The paintings in this gallery are the work of Alex Fraser and they can be found in the Biology Department at the University of Cincinnati. Try to keep an idea of the size of the paintings as you're looking at them as many of them are quite large, perhaps eight feet or so vertically and many times more than that horizontally. They're extremely difficult to photograph because of their size and the limited space in which to photograph them.

I've offered background notes and interpretations on many of the paintings below and this might seem a little presumptuous but he thought my opinions on art were important. I'm really not sure why as I've had no training of any kind but that may be exactly what he wanted. I was fairly uncomfortable with having life and death power over his paintings and would sometimes avoid the living room as I knew there was a painting in there that I didn't like and I didn't want to judge it. Despite the discomfort at the time, that's part of the relationship with him that I now remember most fondly.

He experimented with different media but the vast majority of his paintings were in acrylic on canvas. He never used oil and this was probably because he simply didn't have the patience for waiting for it to dry. He appreciated watercolor but he had no passion for it.

I have no idea what type of paint was used for the Biology Department but it would have been impractical and hugely expensive to have used normal artist acrylic paints for that. Also, you'll frequently see in his paintings textures that seem slightly out of place. This is because he would Gesso over a painting if it didn't meet his standards and then he'd paint something altogether different in its place but some trace of the original texture would remain. For some canvases, there could be as many as three or four paintings layered over each other.

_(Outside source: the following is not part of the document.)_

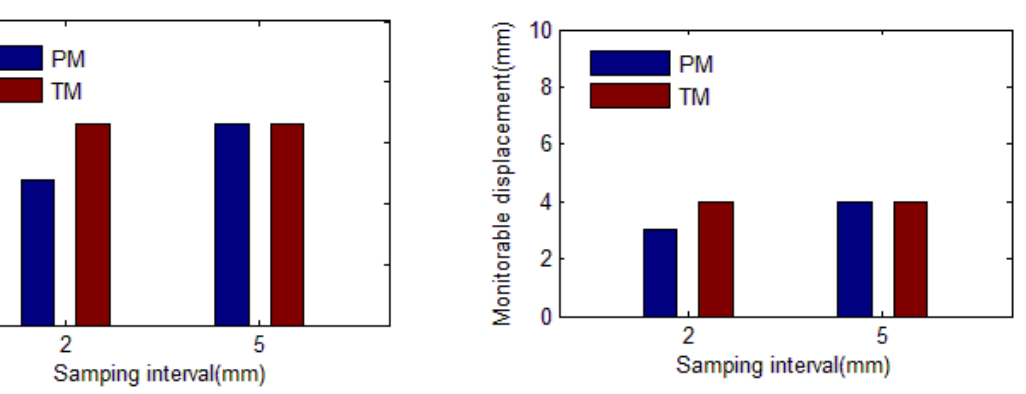
Figure 8. The minimum magnitude of the monitorable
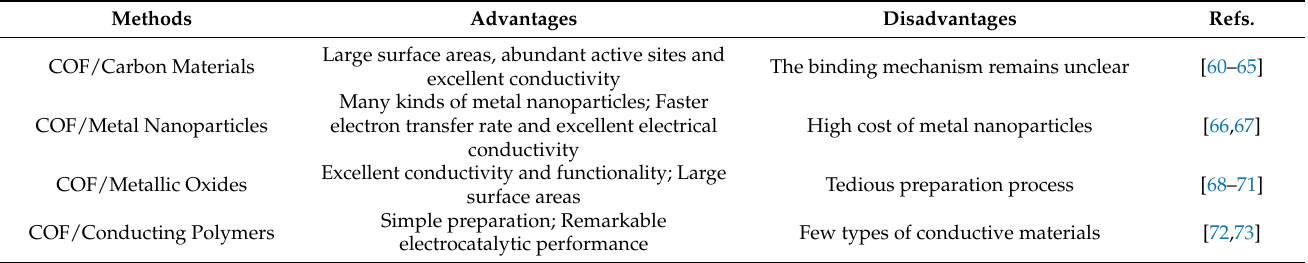
Figure 2. Strategies to improve COFs’ electrochemistry performance. Table 2. Methods to improve the electrochemistry performance of COFs and their advantages and disadvantages.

Alex was red-green color blind. You will sometimes see evidence of it in color balances that don't seem to quite work. It was never altogether clear what red and green really looked like to him and it seemed like one or both were rendered, to him, in shades of grey. In any case, they certainly did not look as they would to you or I.

SPECIAL NOTE: All of the photography on this page was done by Professor Larry Erway of the Biology Department of the University of Cincinnati. He and Alex were very good friends for about forty years, starting in California and then moving to Ohio. Larry's friendship couldn't be more clear in his work to preserve Alex's memory and I'm very grateful to him for providing the many images he sent me.


Here's where it started:


Carousel, the painting



Carousel, the photograph



This is the first painting he did but this not the first version of it. I had photographed a long-exposure image of a circus carousel at night and he was quite taken with the result. I don't know what ingredients mixed within him to get him to decide to paint it but, after a while, he went out for some canvas and acrylics and started painting from the photograph. He painted for the rest of his life.